● REQUEST:
Could you please transcribe the data exactly, without the pictures?

● SUPPLIED RECORDS:
------------------------
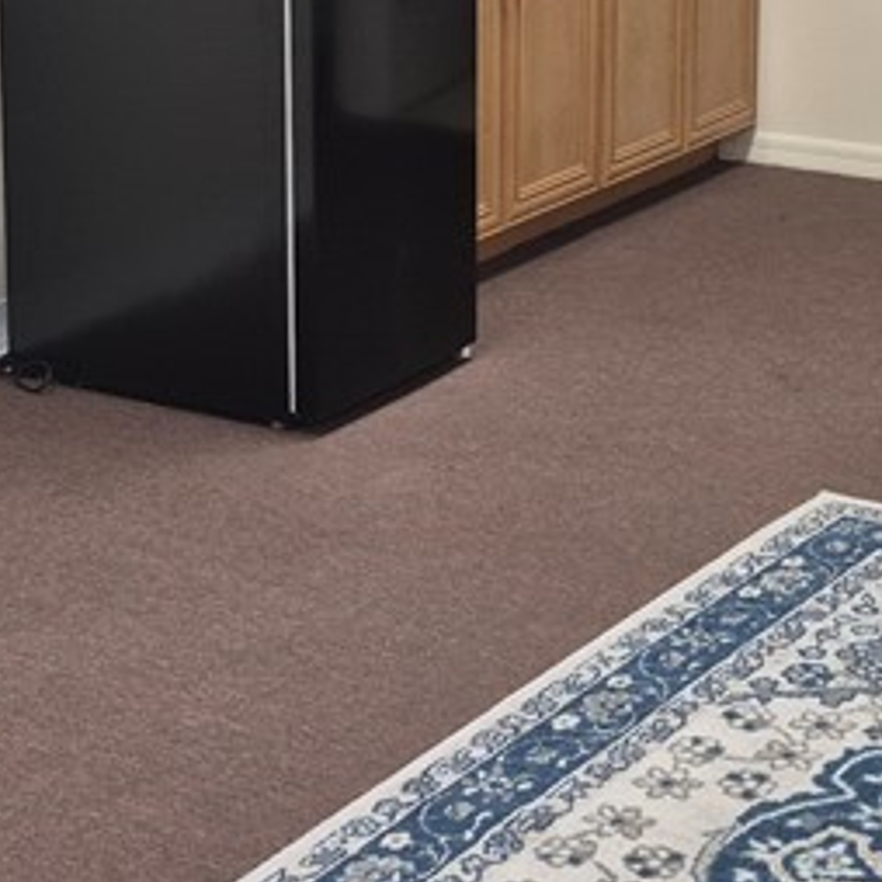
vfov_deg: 20.6
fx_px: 2364
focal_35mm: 82
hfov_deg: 21.1
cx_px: 451
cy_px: 56
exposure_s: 1/120
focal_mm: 5.4
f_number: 1.8
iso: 160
------------------------
● FINISHED TASK:
vfov_deg: 20.6
fx_px: 2364
focal_35mm: 82
hfov_deg: 21.1
cx_px: 451
cy_px: 56
exposure_s: 1/120
focal_mm: 5.4
f_number: 1.8
iso: 160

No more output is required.